In early 2019, a group of family farm advocates spanning the country — including the Wisconsin Farmers Union, National Family Farm Coalition, American Grassfed Association, Organization for Competitive Markets, National Black Farmers Association, and the Association of American Indian Farmers — gathered in Sioux City, Iowa to lobby Democratic Presidential candidates for a “Farmer’s Bill of Rights.”
Organized by Missouri-based Family Farm Action Alliance, the Farmer’s Bill of Rights calls for antitrust legislation to break up Big Ag. It got attention. Presidential candidates Julian Castro, Elizabeth Warren, Amy Klobuchar, Tim Ryan and John Delaney were in Sioux City that day, and each spoke in favor of it (Joe Biden wasn’t yet in the race). Senator Cory Booker introduced a Senate Resolution supporting it. And today, more Democratic lawmakers and candidates are standing up for stronger food economies.

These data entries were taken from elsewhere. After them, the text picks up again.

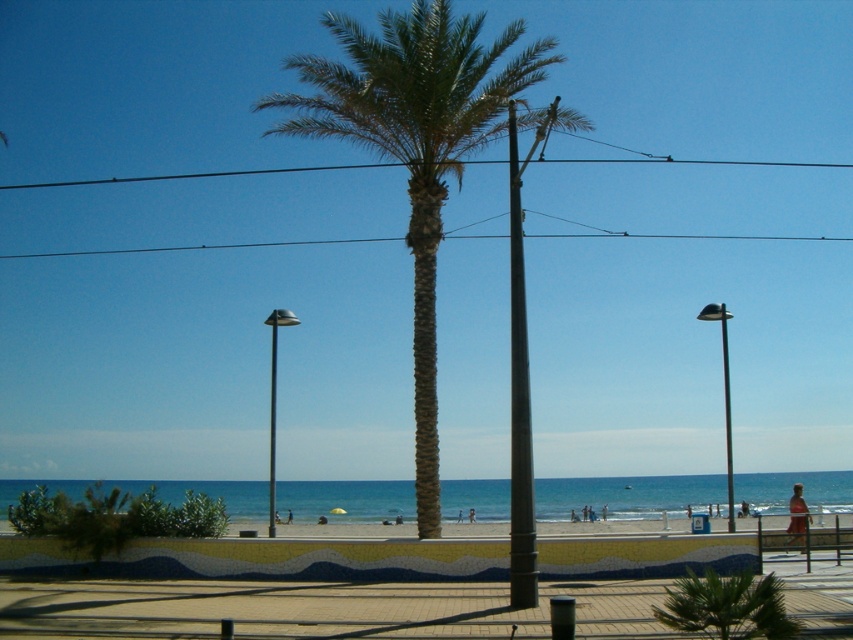
You are a photographer standing at the beach center. You want to take a photo of the tan skin person at beach center without the green leafy palm tree at center blocking the view. Is the palm tree currently blocking the person?

The green leafy palm tree at center is above the tan skin person at beach center, so it is blocking the view of the person.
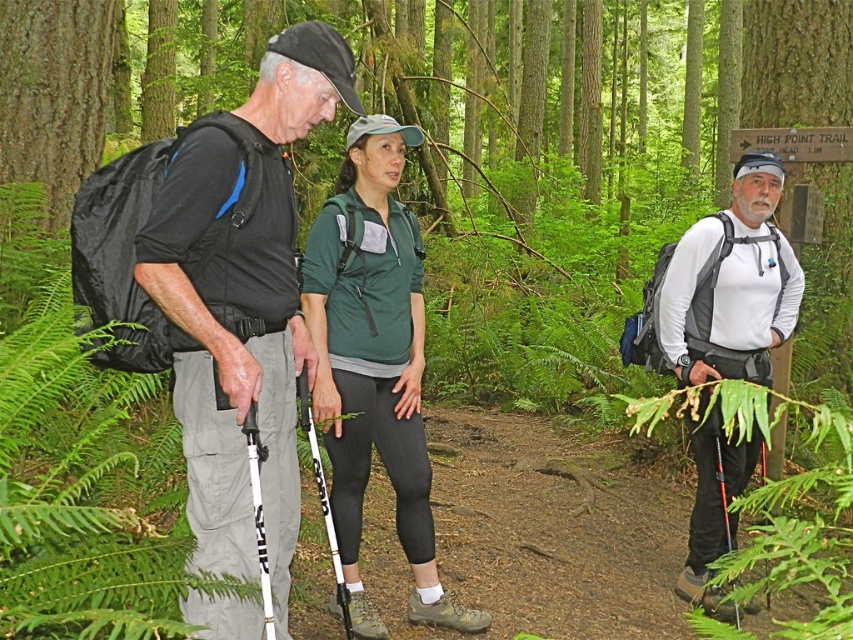
Can you confirm if green leafy fern at left is bigger than green fabric shirt at center?

Yes, green leafy fern at left is bigger than green fabric shirt at center.

Does point (32, 483) come farther from viewer compared to point (392, 225)?

No, (32, 483) is closer to viewer.

You are a GUI agent. You are given a task and a screenshot of the screen. Output one action in this format:
    pyautogui.click(x=<x>, y=<y>)
    Task: Click on the green leafy fern at left
    
    Given the screenshot: What is the action you would take?
    pyautogui.click(x=80, y=464)

Who is lower down, black matte backpack at left or white matte shirt at center?

white matte shirt at center is below.

Is black matte backpack at left to the right of white matte shirt at center from the viewer's perspective?

Incorrect, black matte backpack at left is not on the right side of white matte shirt at center.

Who is more forward, (x=242, y=228) or (x=747, y=356)?

Point (x=242, y=228)

Where is `black matte backpack at left`? The width and height of the screenshot is (853, 640). black matte backpack at left is located at coordinates (242, 305).

Does green leafy fern at left have a lesser width compared to white matte shirt at center?

In fact, green leafy fern at left might be wider than white matte shirt at center.

From the picture: Who is lower down, green leafy fern at left or white matte shirt at center?

green leafy fern at left is lower down.

Identify the location of green leafy fern at left. This screenshot has width=853, height=640. 80,464.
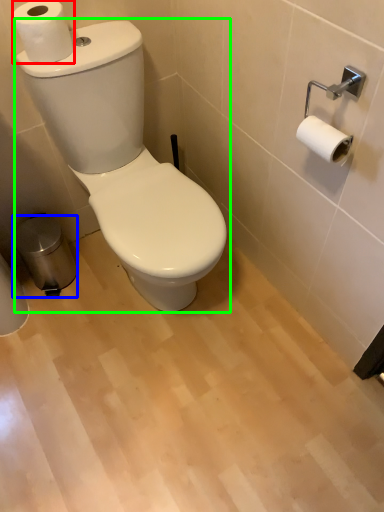
Question: Which object is the farthest from toilet paper (highlighted by a red box)? Choose among these: trash bin/can (highlighted by a blue box) or toilet (highlighted by a green box).

Choices:
 (A) trash bin/can
 (B) toilet

Answer: (A)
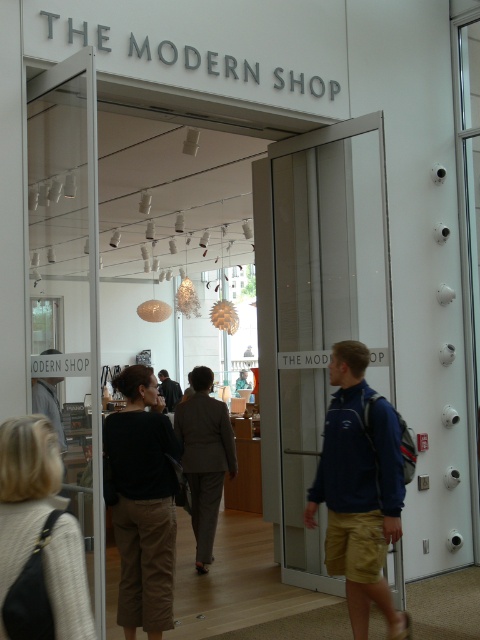
You are a customer looking to try on the gray fabric suit at center and the dark gray suit at center displayed in The Modern Shop. Which suit should you pick up first if you want to try the one that is placed higher?

You should pick up the gray fabric suit at center first since it is placed above the dark gray suit at center, making it more accessible.

You are a customer standing outside The Modern Shop looking through the glass doors. You see a light beige sweater at lower left and a gray fabric suit at center. Which item is positioned higher in the display?

The light beige sweater at lower left is positioned higher than the gray fabric suit at center in the display.

You are standing at the entrance of The Modern Shop and see two points marked in the scene. Which point is closer to the camera? Please choose between point (369, 524) and point (60, 458).

Point (60, 458) is closer to the camera because it is in front of point (369, 524).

Scholten joined the rally in Sioux City too, and he’s been a vocal advocate for family farms. (He’s running for Congress to replace white supremacist-supporting Republican Rep. Steve King.)
Scholten is calling for an end to the food system’s consolidation, which under COVID-19 created a crushing economic bottleneck that leaves millions of pounds of food to rot on farms, while food banks and grocery stores sit empty.

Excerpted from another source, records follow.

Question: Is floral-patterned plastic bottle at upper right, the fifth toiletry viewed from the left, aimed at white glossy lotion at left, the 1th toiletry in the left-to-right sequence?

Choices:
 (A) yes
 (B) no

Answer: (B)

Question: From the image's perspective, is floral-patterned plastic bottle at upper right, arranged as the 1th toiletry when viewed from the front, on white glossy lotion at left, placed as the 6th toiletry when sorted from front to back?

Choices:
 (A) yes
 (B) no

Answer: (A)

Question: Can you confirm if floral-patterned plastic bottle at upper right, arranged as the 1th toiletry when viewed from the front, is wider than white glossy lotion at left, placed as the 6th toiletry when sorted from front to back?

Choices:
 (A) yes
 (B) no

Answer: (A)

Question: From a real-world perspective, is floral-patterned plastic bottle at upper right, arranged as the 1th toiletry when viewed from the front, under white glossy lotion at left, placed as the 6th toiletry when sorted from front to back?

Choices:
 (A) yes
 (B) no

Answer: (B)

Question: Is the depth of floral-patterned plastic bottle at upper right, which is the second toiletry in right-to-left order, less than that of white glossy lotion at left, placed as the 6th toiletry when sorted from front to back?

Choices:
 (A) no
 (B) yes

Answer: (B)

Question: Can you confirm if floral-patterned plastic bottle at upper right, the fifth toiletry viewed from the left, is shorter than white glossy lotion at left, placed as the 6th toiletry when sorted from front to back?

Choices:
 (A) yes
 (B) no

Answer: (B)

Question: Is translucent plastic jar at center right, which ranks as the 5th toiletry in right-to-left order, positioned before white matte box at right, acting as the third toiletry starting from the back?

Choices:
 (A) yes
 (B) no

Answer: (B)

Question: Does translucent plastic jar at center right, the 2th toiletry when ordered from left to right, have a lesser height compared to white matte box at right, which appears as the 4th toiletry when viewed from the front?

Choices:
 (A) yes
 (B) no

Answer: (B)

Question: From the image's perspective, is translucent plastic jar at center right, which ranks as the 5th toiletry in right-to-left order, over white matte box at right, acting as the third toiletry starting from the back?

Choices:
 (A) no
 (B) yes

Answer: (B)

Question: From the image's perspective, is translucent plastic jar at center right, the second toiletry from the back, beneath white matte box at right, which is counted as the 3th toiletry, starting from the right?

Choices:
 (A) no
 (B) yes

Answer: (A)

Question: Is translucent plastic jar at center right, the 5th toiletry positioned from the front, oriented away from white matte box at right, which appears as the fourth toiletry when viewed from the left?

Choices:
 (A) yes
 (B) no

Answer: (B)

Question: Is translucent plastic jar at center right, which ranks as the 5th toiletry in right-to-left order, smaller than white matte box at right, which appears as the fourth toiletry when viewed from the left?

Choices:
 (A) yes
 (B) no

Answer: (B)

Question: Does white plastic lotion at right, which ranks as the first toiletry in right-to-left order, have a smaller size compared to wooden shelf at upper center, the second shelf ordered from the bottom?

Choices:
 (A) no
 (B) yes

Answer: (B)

An overhaul of the antiquated 99-year-old Packers and Stockyards Act, our food economy’s anti-trust legislation, is high on his list. And he’s fighting for better wages and working conditions for food workers, because just like family farmers, food workers are part of the economy, too.

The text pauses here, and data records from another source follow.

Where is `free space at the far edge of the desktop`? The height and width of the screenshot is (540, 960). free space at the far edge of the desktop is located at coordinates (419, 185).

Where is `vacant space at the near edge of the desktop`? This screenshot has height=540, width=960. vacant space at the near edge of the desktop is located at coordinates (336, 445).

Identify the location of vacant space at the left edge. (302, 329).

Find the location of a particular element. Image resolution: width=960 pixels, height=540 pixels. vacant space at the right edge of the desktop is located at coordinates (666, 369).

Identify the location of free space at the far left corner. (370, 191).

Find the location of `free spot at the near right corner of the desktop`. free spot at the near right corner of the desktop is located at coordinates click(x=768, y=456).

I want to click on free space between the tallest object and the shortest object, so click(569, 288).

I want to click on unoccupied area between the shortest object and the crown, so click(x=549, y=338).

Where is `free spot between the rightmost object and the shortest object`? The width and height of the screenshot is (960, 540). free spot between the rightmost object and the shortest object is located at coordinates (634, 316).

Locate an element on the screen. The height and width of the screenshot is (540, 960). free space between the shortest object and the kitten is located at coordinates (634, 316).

“We’re losing sight of our base of agriculture and our food system,” he told The American Prospect. “Who are we doing this for?”
Beyond Presidential and Congressional candidates and leaders, more than fifty food, environmental, labor and animal-protection organizations recently joined forces to pressure Congress to stand up to Big Ag by opposing corporate bailouts and investing recovery aid in small family farms.
In the meantime, meat industry workers have been taking COVID-19 survival into their own hands.
The Milan, Missouri plant that barred workers from wiping their noses? A worker sued the plant — and won. The plaintiff, named Jane Doe to protect her identity, didn’t ask for a dime; her suit sought to make the plant safe. A federal judge granted her plea on April 27, and the plant remains America’s sole facility required to meet CDC and OSHA guidelines.
More workers are staging protests and speaking to the press, leading to new public pressure and transparency in an industry known for its carefully crafted public image.
On March 30, over 800 workers staged a walk-off protest in Greeley, Colorado. After a reporter covered the walkout, he heard from “a flood of people” about the plant’s practices and conditions. Because of those workers, the reporter was able to “break open the usually impenetrable concrete walls of the beef plant during a critical time.”
Unions, too, are speaking out. The United Food and Commercial Workers union, which represents meatpacking workers, is pushing lawmakers to make the CDC and OSHA guidelines mandatory and give meatpacking workers priority access to testing and protective equipment. They’re also calling for Big Ag to be transparent about its practices “to ensure that meatpacking workers, elected leaders, and the communities they serve know exactly what steps they are taking to keep workers safe and our food supply secure.”
The larger story of meatpacking plants, and their crippling run-in with COVID-19, will become a slice of American history that Midwesterners should understand. As for our monopolized meat industry’s crippling effects on our workers, farmers, and supply chain, a question remains.
As Crystal Rodriguez, a Smithfield plant worker in Colorado whose father, also a Smithfield worker, died of COVID-19, asked a reporter: “They have so much money and so much knowledge of everything. Why didn’t they help protect us?”